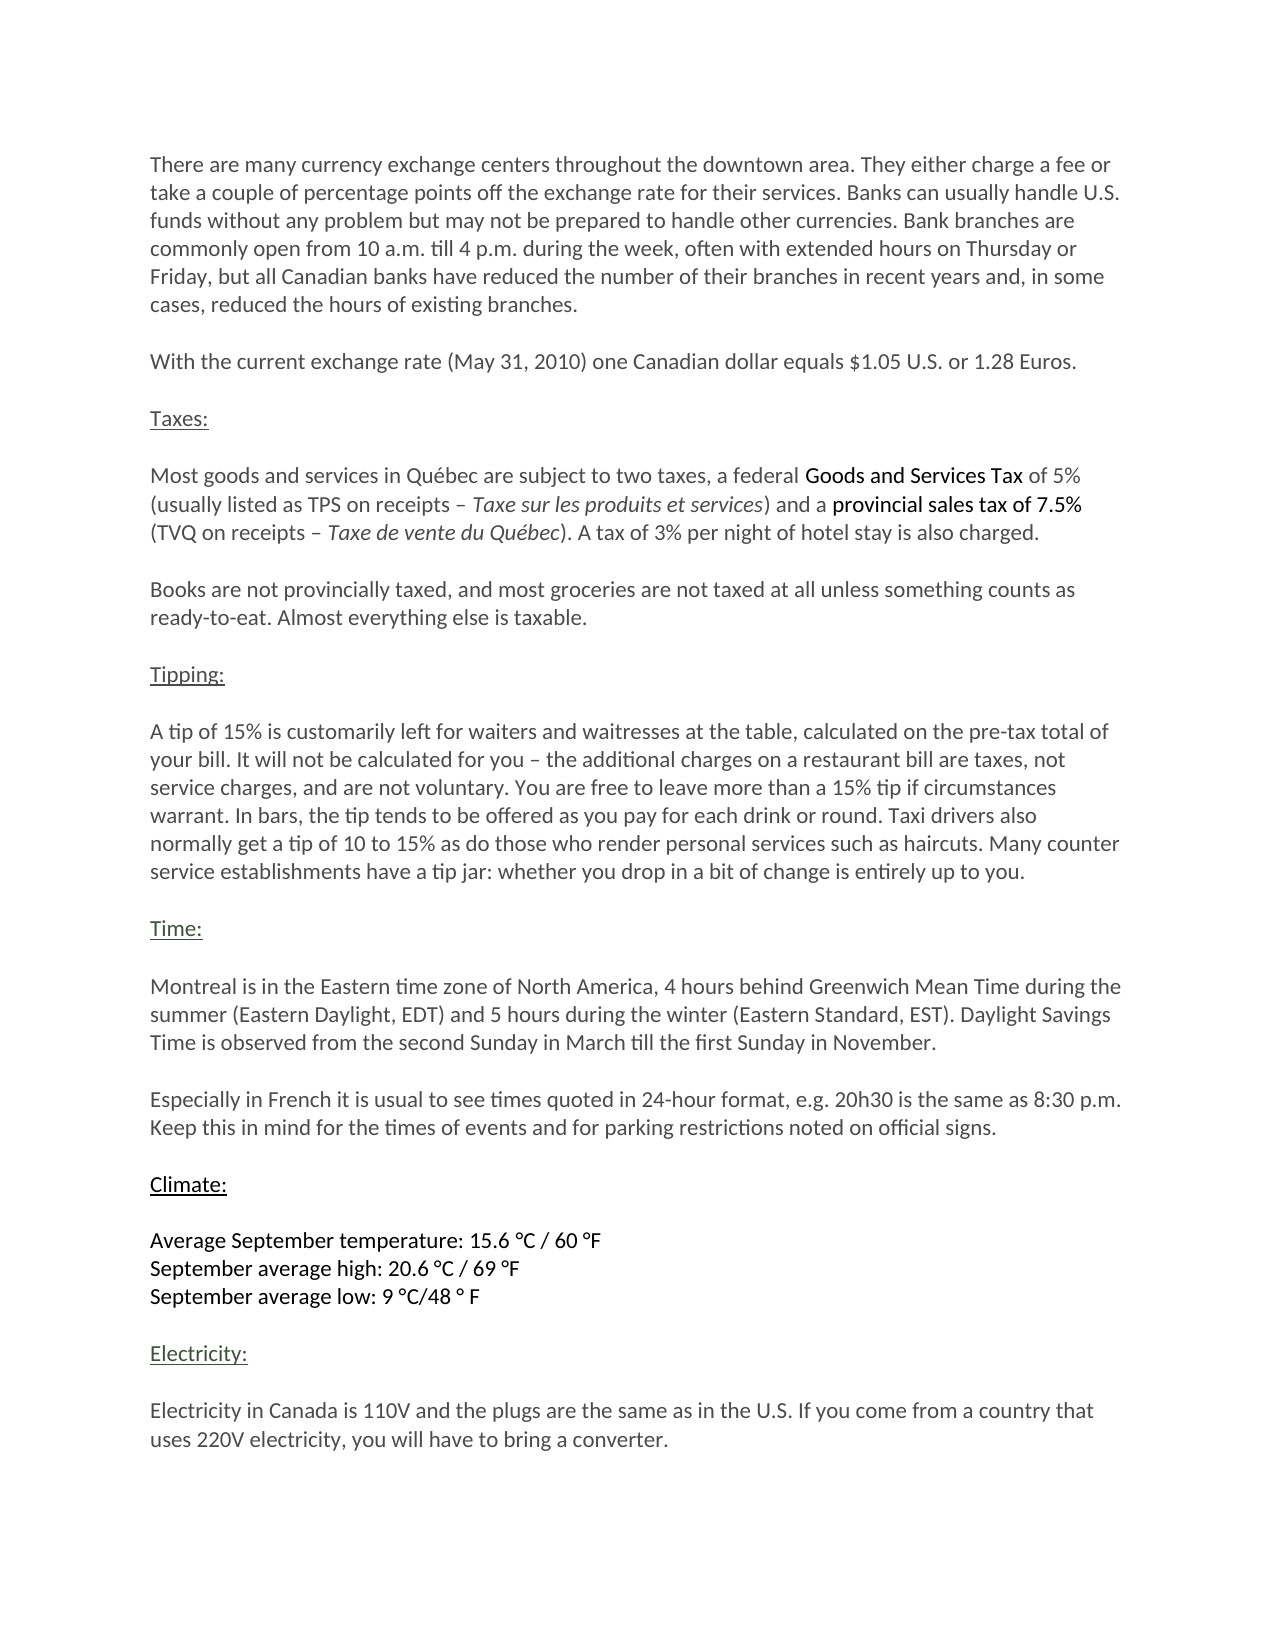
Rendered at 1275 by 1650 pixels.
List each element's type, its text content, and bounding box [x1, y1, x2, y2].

text Montreal is in the Eastern time zone of North America, 4 hours behind Greenwich Mean Time during the summer (Eastern Daylight, EDT) and 5 hours during the winter (Eastern Standard, EST). Daylight Savings Time is observed from the second Sunday in March till the first Sunday in November. [150, 972, 1125, 1056]
text Books are not provincially taxed, and most groceries are not taxed at all unless something counts as ready-to-eat. Almost everything else is taxable. [150, 575, 1125, 631]
text Electricity: [150, 1339, 1125, 1367]
text Average September temperature: 15.6 °C / 60 °F [150, 1226, 1125, 1254]
text Tipping: [150, 660, 1125, 688]
text Taxes: [150, 404, 1125, 432]
text A tip of 15% is customarily left for waiters and waitresses at the table, calculated on the pre-tax total of your bill. It will not be calculated for you – the additional charges on a restaurant bill are taxes, not service charges, and are not voluntary. You are free to leave more than a 15% tip if circumstances warrant. In bars, the tip tends to be offered as you pay for each drink or round. Taxi drivers also normally get a tip of 10 to 15% as do those who render personal services such as haircuts. Many counter service establishments have a tip jar: whether you drop in a bit of change is entirely up to you. [150, 717, 1125, 885]
text Time: [150, 914, 1125, 943]
text With the current exchange rate (May 31, 2010) one Canadian dollar equals $1.05 U.S. or 1.28 Euros. [150, 347, 1125, 375]
text Climate: [150, 1170, 1125, 1198]
text Most goods and services in Québec are subject to two taxes, a federal Goods and Services Tax of 5% (usually listed as TPS on receipts – Taxe sur les produits et services) and a provincial sales tax of 7.5% (TVQ on receipts – Taxe de vente du Québec). A tax of 3% per night of hotel stay is also charged. [150, 462, 1125, 546]
text September average low: 9 °C/48 ° F [150, 1282, 1125, 1310]
text Electricity in Canada is 110V and the plugs are the same as in the U.S. If you come from a country that uses 220V electricity, you will have to bring a converter. [150, 1397, 1125, 1453]
text September average high: 20.6 °C / 69 °F [150, 1254, 1125, 1282]
text Especially in French it is usual to see times quoted in 24-hour format, e.g. 20h30 is the same as 8:30 p.m. Keep this in mind for the times of events and for parking restrictions noted on official signs. [150, 1085, 1125, 1141]
text There are many currency exchange centers throughout the downtown area. They either charge a fee or take a couple of percentage points off the exchange rate for their services. Banks can usually handle U.S. funds without any problem but may not be prepared to handle other currencies. Bank branches are commonly open from 10 a.m. till 4 p.m. during the week, often with extended hours on Thursday or Friday, but all Canadian banks have reduced the number of their branches in recent years and, in some cases, reduced the hours of existing branches. [150, 150, 1125, 318]
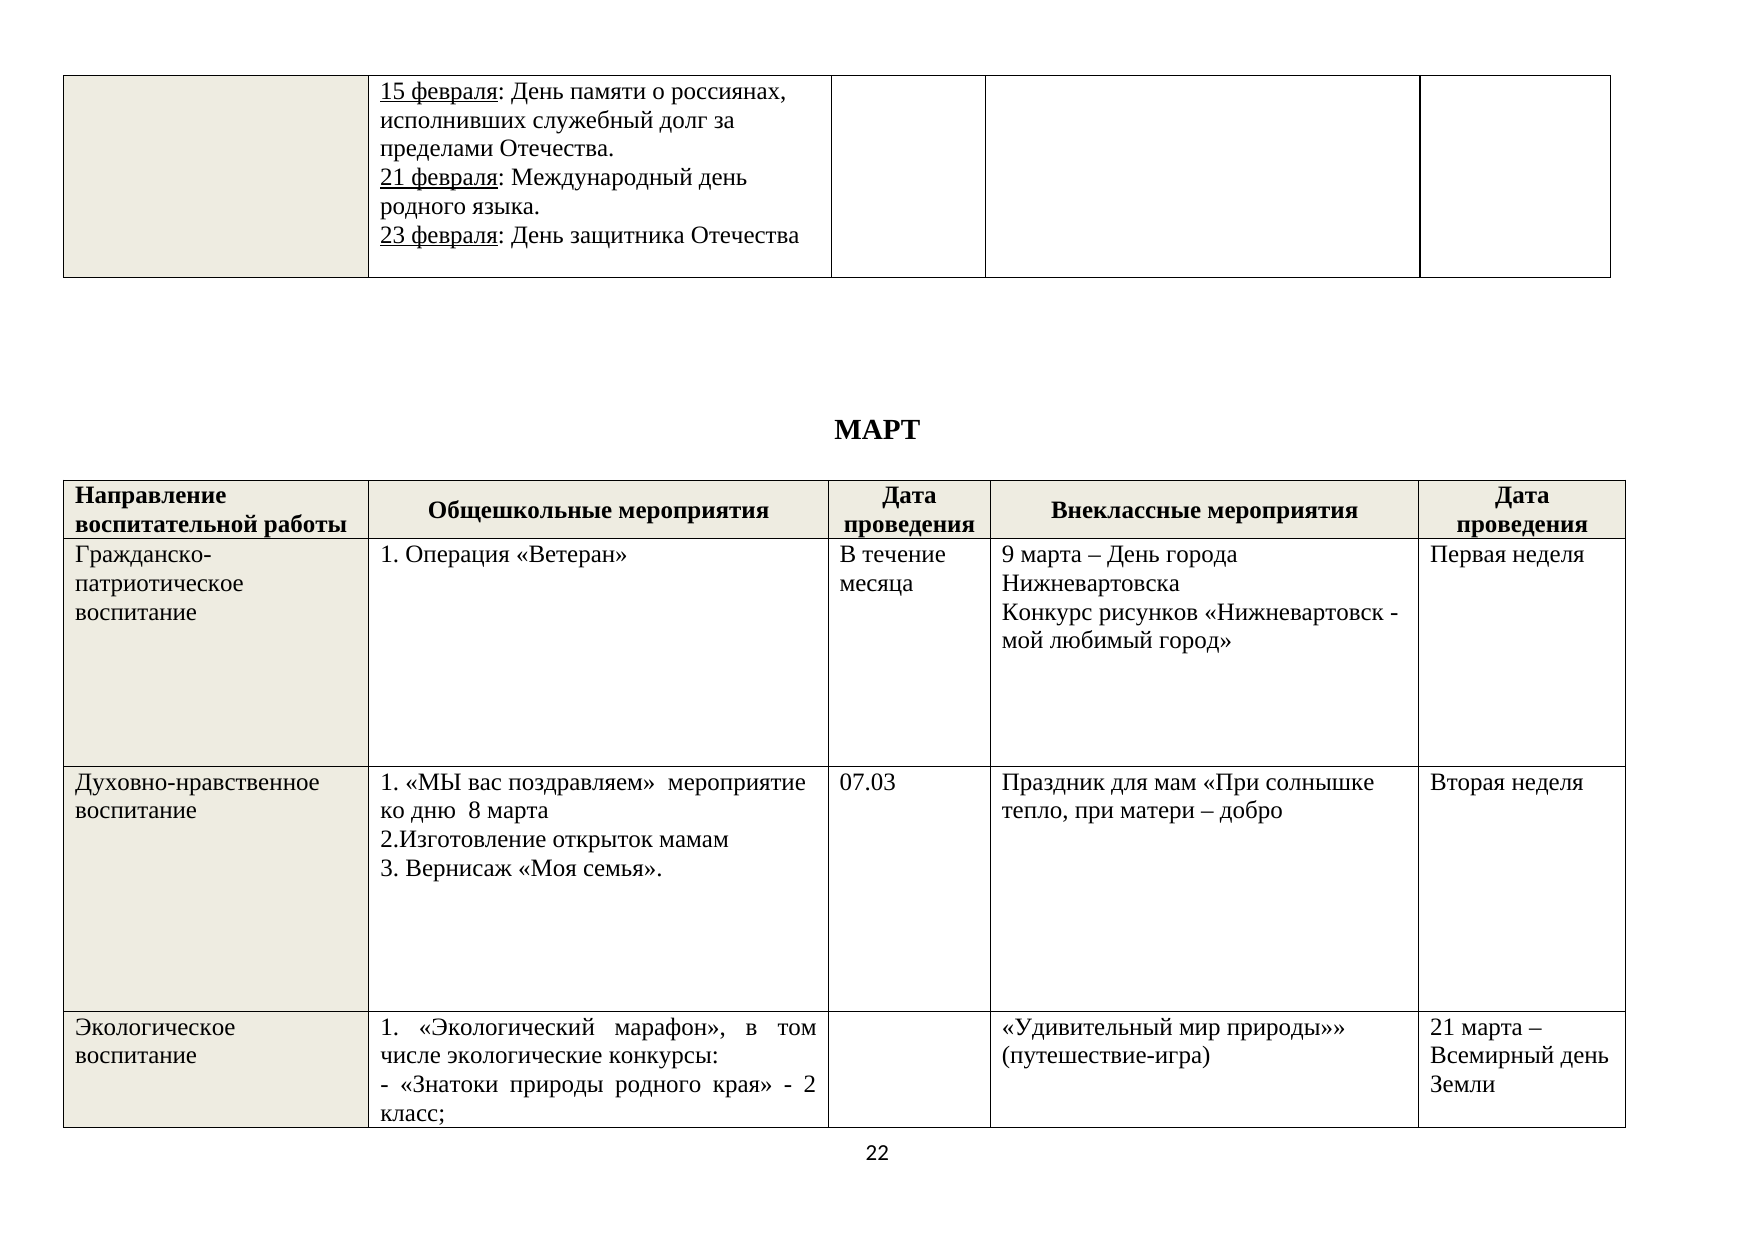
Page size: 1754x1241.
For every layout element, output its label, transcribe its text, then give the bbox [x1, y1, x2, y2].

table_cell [1419, 1012, 1625, 1127]
text МАРТ [75, 412, 1679, 446]
table_cell Праздник для мам «При солнышке тепло, при матери – добро [991, 767, 1418, 1011]
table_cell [64, 1012, 368, 1127]
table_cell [991, 1012, 1418, 1127]
table_header Дата проведения [1419, 481, 1625, 538]
table_cell Первая неделя [1419, 539, 1625, 766]
table_cell Гражданско-патриотическое воспитание [64, 539, 368, 766]
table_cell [369, 1012, 828, 1127]
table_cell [64, 76, 368, 277]
table_cell [1421, 76, 1610, 277]
table_cell 07.03 [829, 767, 990, 1011]
table_cell Духовно-нравственное воспитание [64, 767, 368, 1011]
table_cell В течение месяца [829, 539, 990, 766]
table_header Дата проведения [829, 481, 990, 538]
table_cell 1. «МЫ вас поздравляем» мероприятие ко дню 8 марта 2.Изготовление открыток мамам 3. Вернисаж «Моя семья». [369, 767, 828, 1011]
table_cell Вторая неделя [1419, 767, 1625, 1011]
table_header Направление воспитательной работы [64, 481, 368, 538]
table_cell [832, 76, 985, 277]
table_cell [986, 76, 1419, 277]
table_cell 9 марта – День города Нижневартовска Конкурс рисунков «Нижневартовск - мой любимый город» [991, 539, 1418, 766]
table_cell [829, 1012, 990, 1127]
table_header Внеклассные мероприятия [991, 481, 1418, 538]
table_header Общешкольные мероприятия [369, 481, 828, 538]
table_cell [369, 76, 831, 277]
table_cell 1. Операция «Ветеран» [369, 539, 828, 766]
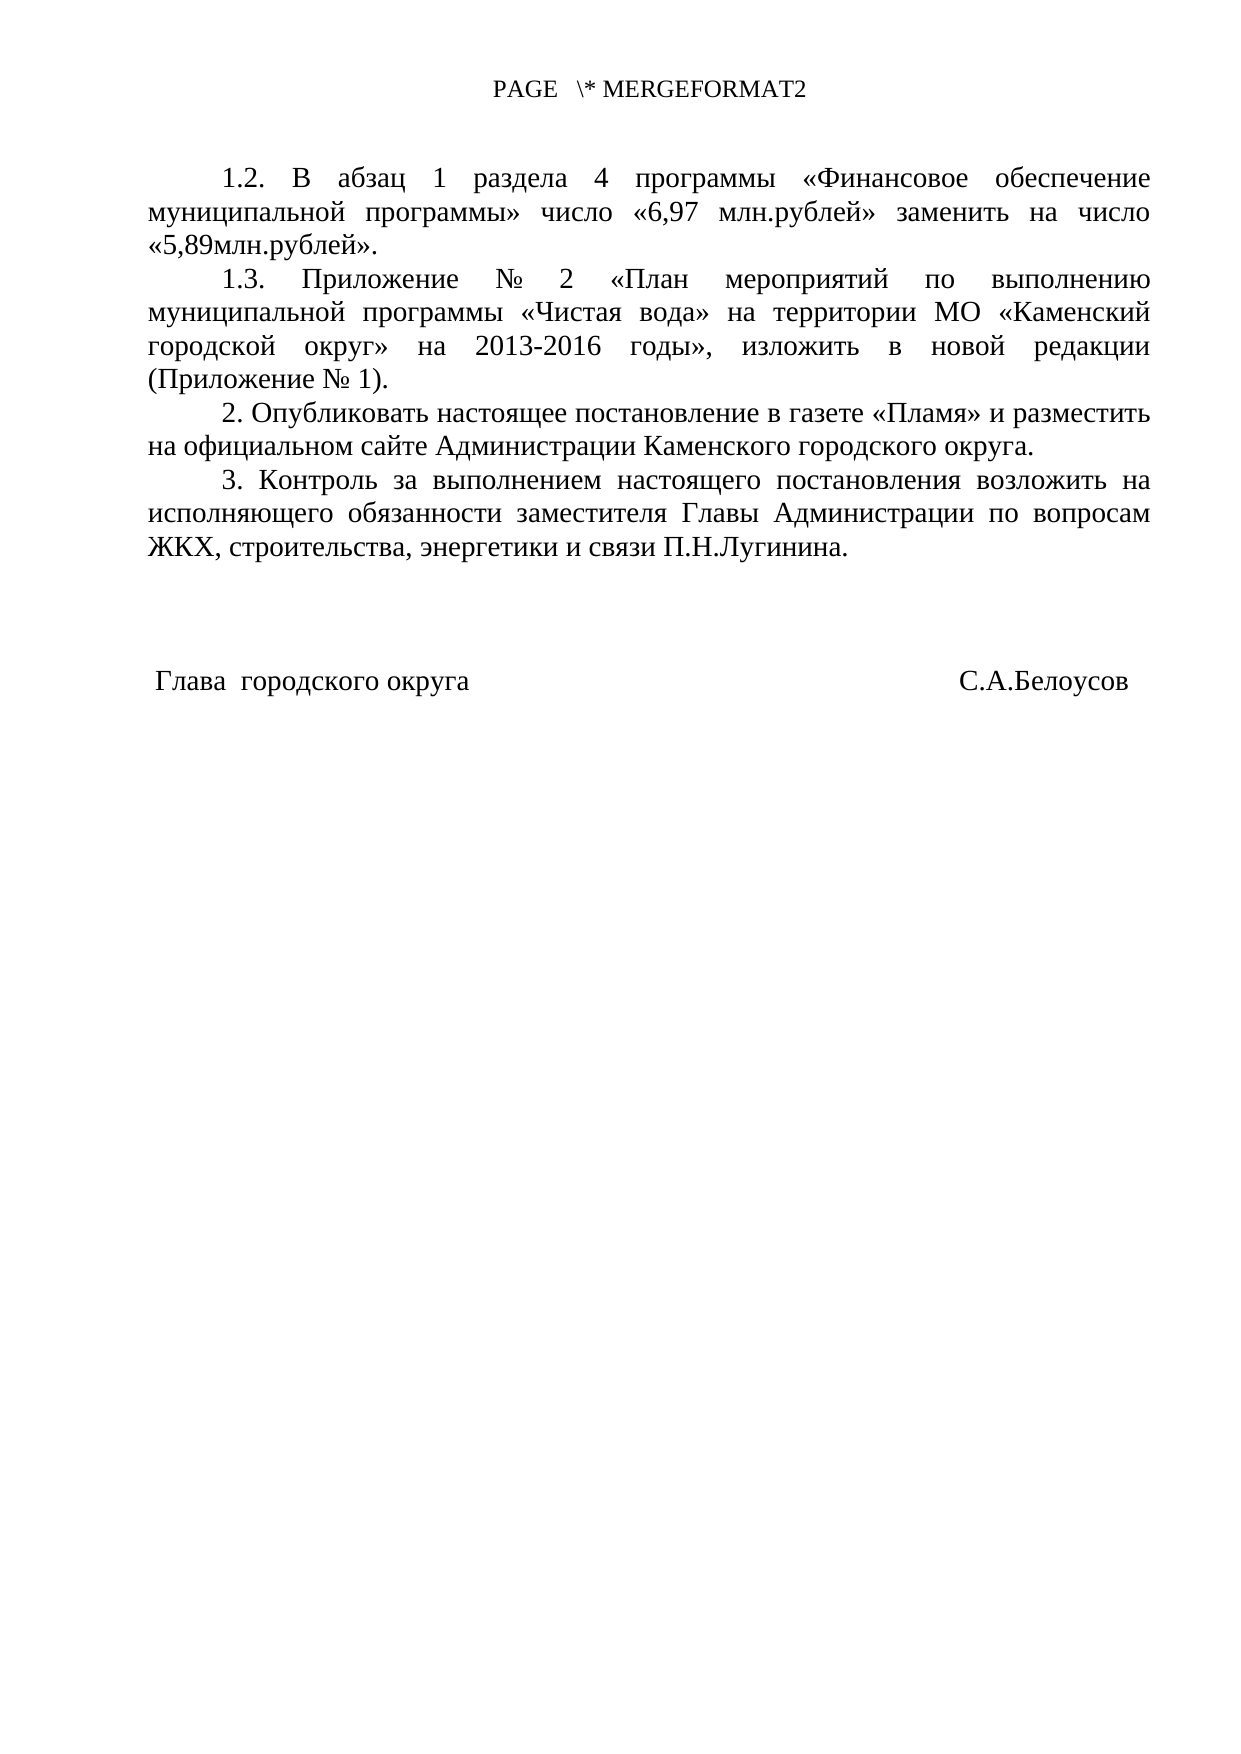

EXERCISE >> Whenever "Electricity" occurs in a line above, copy that line.

SOLVED EXERCISE >>
text Electricity: [150, 1339, 1125, 1367]
text Electricity in Canada is 110V and the plugs are the same as in the U.S. If you come from a country that uses 220V electricity, you will have to bring a converter. [150, 1397, 1125, 1453]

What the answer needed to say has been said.